* **SUPPLIED INFORMATION**:
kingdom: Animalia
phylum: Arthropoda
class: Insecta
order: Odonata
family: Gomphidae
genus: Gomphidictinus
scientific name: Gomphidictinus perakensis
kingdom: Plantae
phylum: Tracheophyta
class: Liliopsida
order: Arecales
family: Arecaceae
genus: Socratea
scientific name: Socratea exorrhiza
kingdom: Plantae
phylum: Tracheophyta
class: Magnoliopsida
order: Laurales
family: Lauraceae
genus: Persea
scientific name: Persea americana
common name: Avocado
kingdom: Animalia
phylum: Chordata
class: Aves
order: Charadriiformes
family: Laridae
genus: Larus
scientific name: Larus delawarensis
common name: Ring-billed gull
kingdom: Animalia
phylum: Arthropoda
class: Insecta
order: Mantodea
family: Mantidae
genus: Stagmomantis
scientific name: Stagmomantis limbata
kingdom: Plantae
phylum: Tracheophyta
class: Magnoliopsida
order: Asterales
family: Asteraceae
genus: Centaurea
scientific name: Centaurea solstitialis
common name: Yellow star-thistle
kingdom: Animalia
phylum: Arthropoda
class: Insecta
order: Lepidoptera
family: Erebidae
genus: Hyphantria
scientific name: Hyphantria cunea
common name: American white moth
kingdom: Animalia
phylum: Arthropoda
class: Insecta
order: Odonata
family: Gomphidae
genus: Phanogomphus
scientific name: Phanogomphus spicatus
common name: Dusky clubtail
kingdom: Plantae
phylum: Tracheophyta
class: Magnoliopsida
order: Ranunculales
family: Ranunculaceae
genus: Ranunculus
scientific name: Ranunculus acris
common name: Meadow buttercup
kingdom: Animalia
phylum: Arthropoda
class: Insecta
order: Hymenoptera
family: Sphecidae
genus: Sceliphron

* **WRITTEN EXERCISE**: Reproduce every line of the rows above word for word, with no alterations.

* **OUTPUT BELOW**:
kingdom: Animalia
phylum: Arthropoda
class: Insecta
order: Odonata
family: Gomphidae
genus: Gomphidictinus
scientific name: Gomphidictinus perakensis
kingdom: Plantae
phylum: Tracheophyta
class: Liliopsida
order: Arecales
family: Arecaceae
genus: Socratea
scientific name: Socratea exorrhiza
kingdom: Plantae
phylum: Tracheophyta
class: Magnoliopsida
order: Laurales
family: Lauraceae
genus: Persea
scientific name: Persea americana
common name: Avocado
kingdom: Animalia
phylum: Chordata
class: Aves
order: Charadriiformes
family: Laridae
genus: Larus
scientific name: Larus delawarensis
common name: Ring-billed gull
kingdom: Animalia
phylum: Arthropoda
class: Insecta
order: Mantodea
family: Mantidae
genus: Stagmomantis
scientific name: Stagmomantis limbata
kingdom: Plantae
phylum: Tracheophyta
class: Magnoliopsida
order: Asterales
family: Asteraceae
genus: Centaurea
scientific name: Centaurea solstitialis
common name: Yellow star-thistle
kingdom: Animalia
phylum: Arthropoda
class: Insecta
order: Lepidoptera
family: Erebidae
genus: Hyphantria
scientific name: Hyphantria cunea
common name: American white moth
kingdom: Animalia
phylum: Arthropoda
class: Insecta
order: Odonata
family: Gomphidae
genus: Phanogomphus
scientific name: Phanogomphus spicatus
common name: Dusky clubtail
kingdom: Plantae
phylum: Tracheophyta
class: Magnoliopsida
order: Ranunculales
family: Ranunculaceae
genus: Ranunculus
scientific name: Ranunculus acris
common name: Meadow buttercup
kingdom: Animalia
phylum: Arthropoda
class: Insecta
order: Hymenoptera
family: Sphecidae
genus: Sceliphron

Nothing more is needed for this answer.